> [Instruction]:
Rewrite the data below as a numbered list with one line per item, omitting blank lines and leaving out the pictures.

> [Data for the task]:
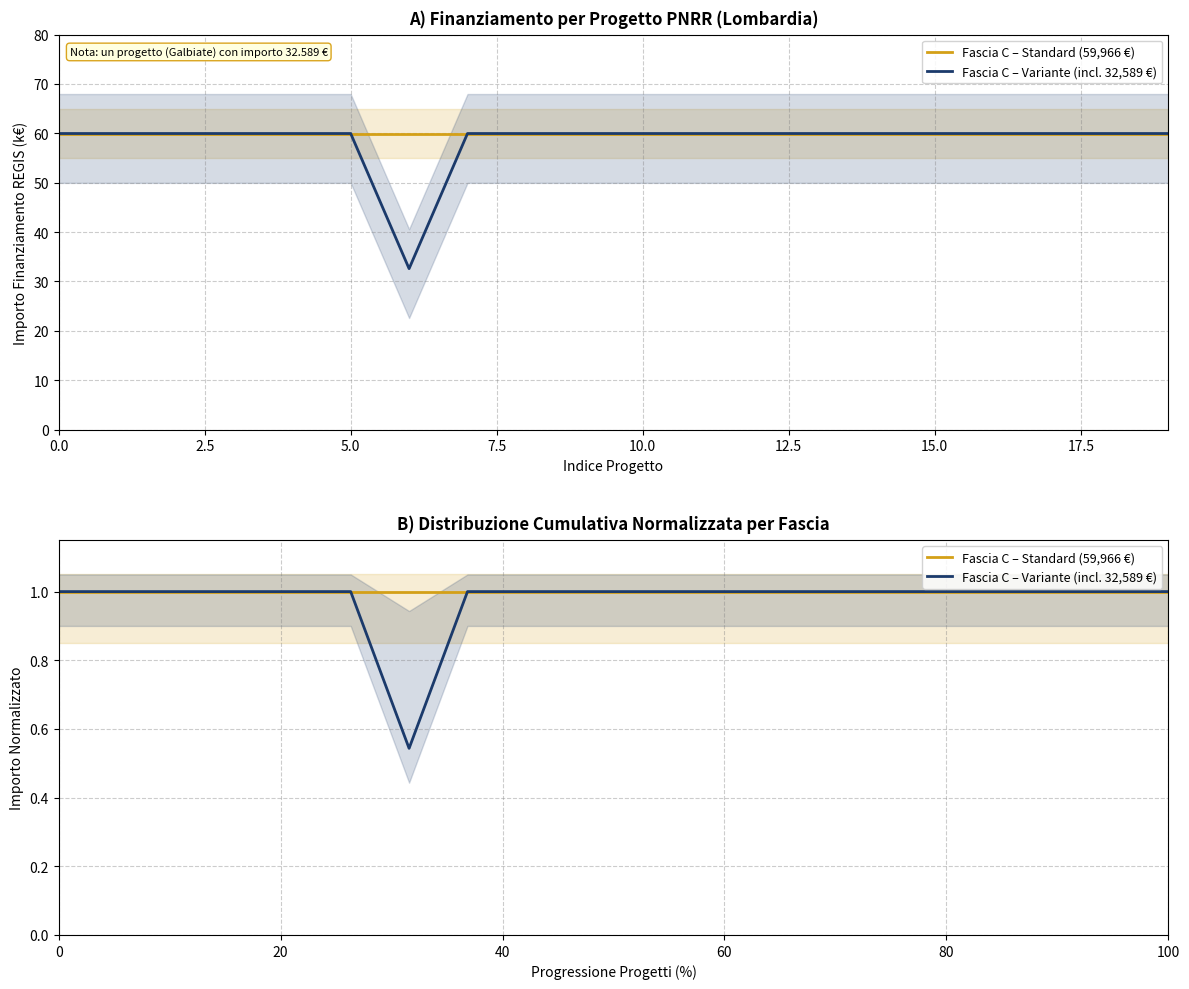

What value does the Fascia C – Standard (59,966 €) series have at 0.0?

1.0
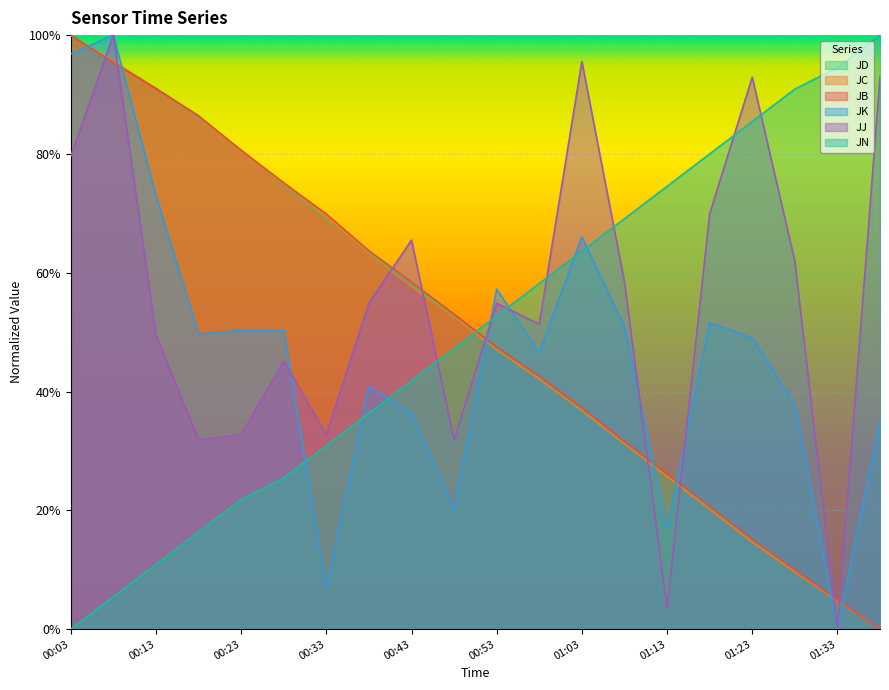

How many times do JJ and JC cross each other?

9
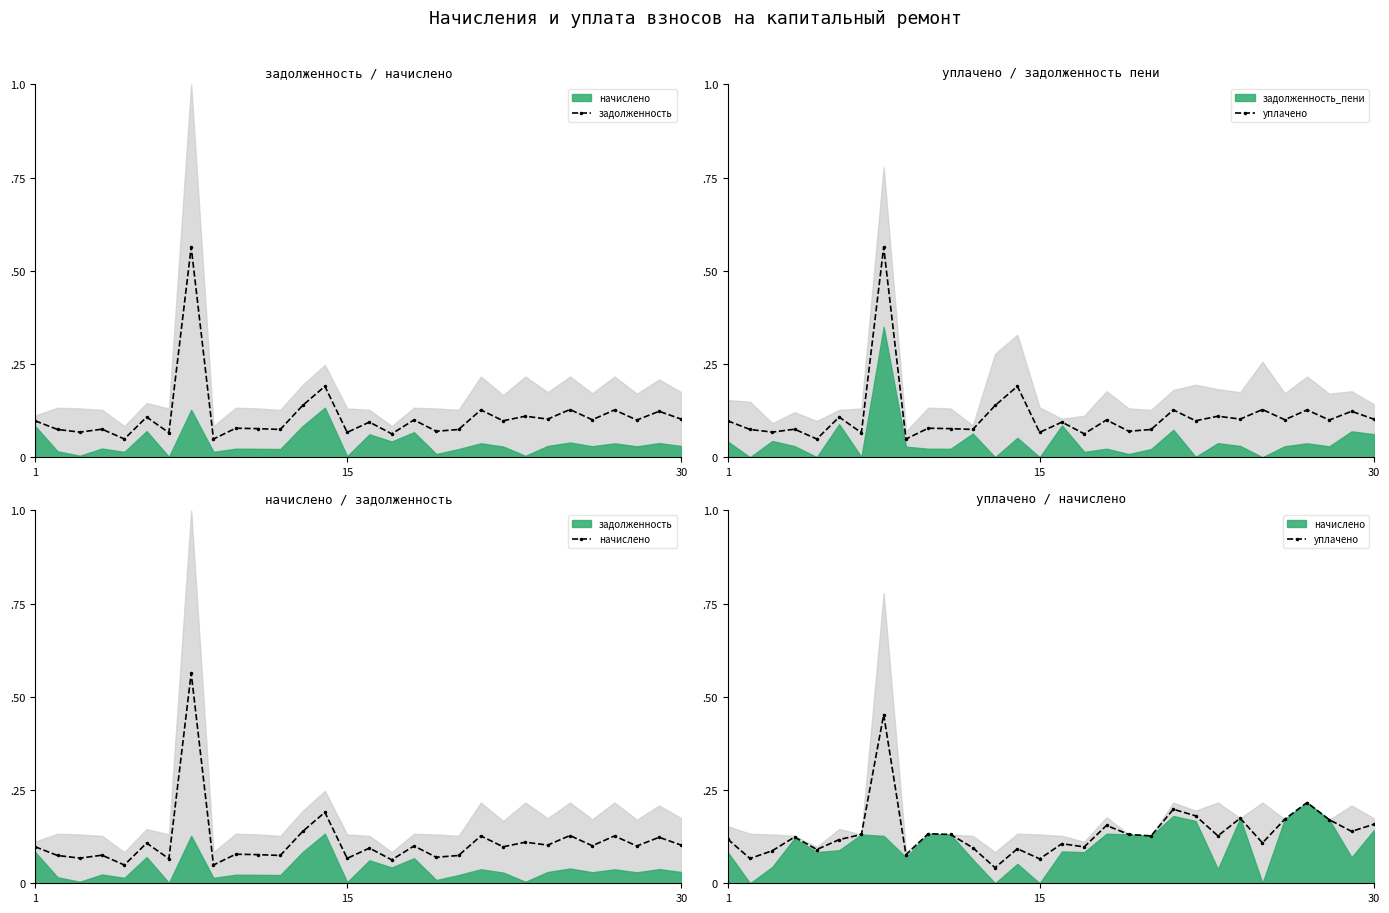

Reading left to right, transcribe all the data shown in this chart.

задолженность: 0.1	0.1	0.1	0.1	0.0	0.1	0.1	0.6	0.0	0.1	0.1	0.1	0.1	0.2	0.1	0.1	0.1	0.1	0.1	0.1	0.1	0.1	0.1	0.1	0.1	0.1	0.1	0.1	0.1	0.1
уплачено: 0.1	0.1	0.1	0.1	0.1	0.1	0.1	0.5	0.1	0.1	0.1	0.1	0.0	0.1	0.1	0.1	0.1	0.2	0.1	0.1	0.2	0.2	0.1	0.2	0.1	0.2	0.2	0.2	0.1	0.2
начислено: 0.1	0.1	0.1	0.1	0.0	0.1	0.1	0.6	0.0	0.1	0.1	0.1	0.1	0.2	0.1	0.1	0.1	0.1	0.1	0.1	0.1	0.1	0.1	0.1	0.1	0.1	0.1	0.1	0.1	0.1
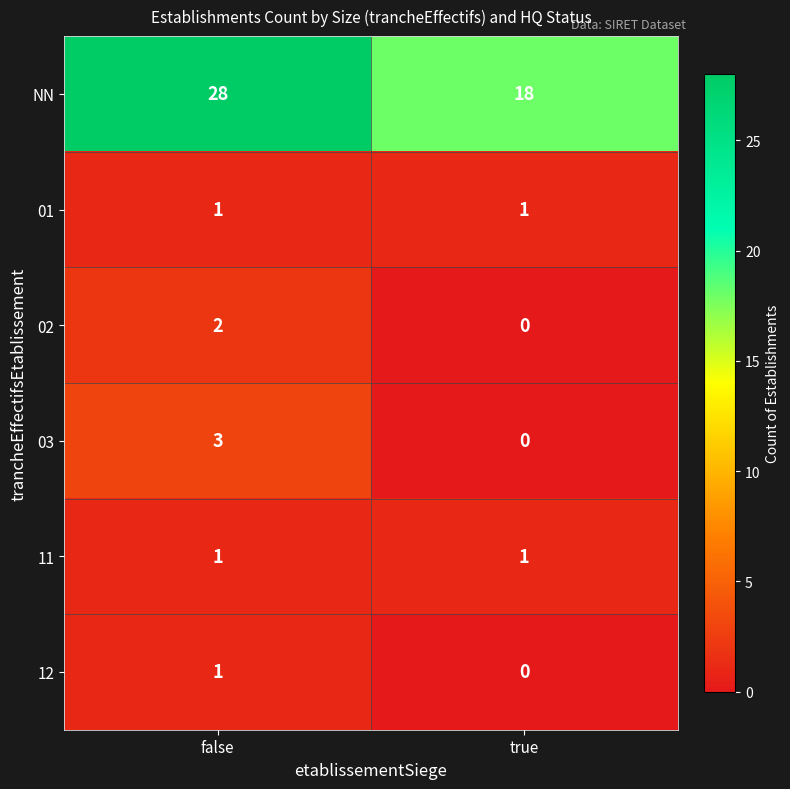

Which series changed the most between false and true?

NN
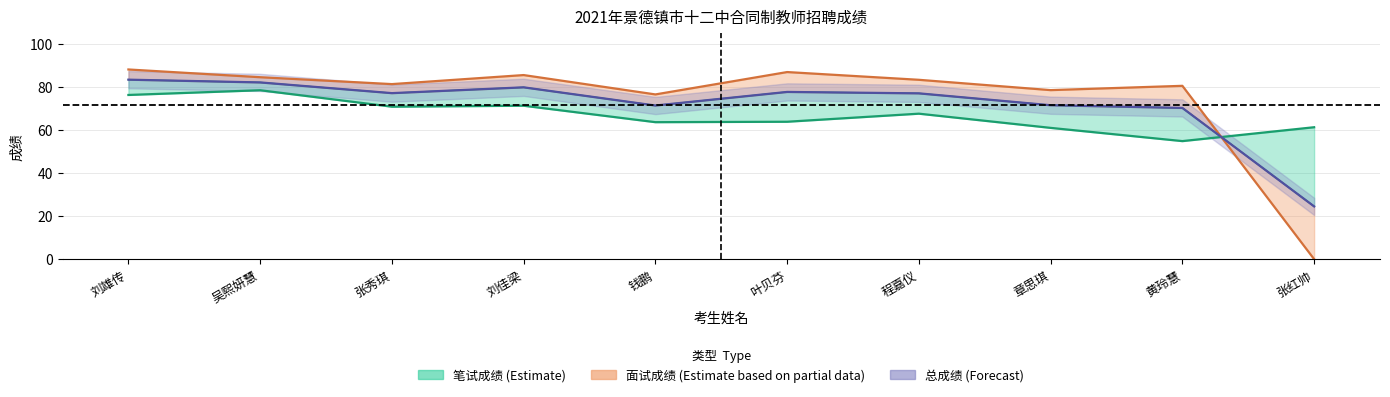

How many data points in 笔试成绩 are above 67?

5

> [Answer to this problem]:
1. What value does the Fascia C – Standard (59,966 €) series have at 0.0?
2. 1.0
3. How many times do JJ and JC cross each other?
4. 9
5. Reading left to right, transcribe all the data shown in this chart.
6. задолженность: 0.1	0.1	0.1	0.1	0.0	0.1	0.1	0.6	0.0	0.1	0.1	0.1	0.1	0.2	0.1	0.1	0.1	0.1	0.1	0.1	0.1	0.1	0.1	0.1	0.1	0.1	0.1	0.1	0.1	0.1
7. уплачено: 0.1	0.1	0.1	0.1	0.1	0.1	0.1	0.5	0.1	0.1	0.1	0.1	0.0	0.1	0.1	0.1	0.1	0.2	0.1	0.1	0.2	0.2	0.1	0.2	0.1	0.2	0.2	0.2	0.1	0.2
8. начислено: 0.1	0.1	0.1	0.1	0.0	0.1	0.1	0.6	0.0	0.1	0.1	0.1	0.1	0.2	0.1	0.1	0.1	0.1	0.1	0.1	0.1	0.1	0.1	0.1	0.1	0.1	0.1	0.1	0.1	0.1
9. Which series changed the most between false and true?
10. NN
11. How many data points in 笔试成绩 are above 67?
12. 5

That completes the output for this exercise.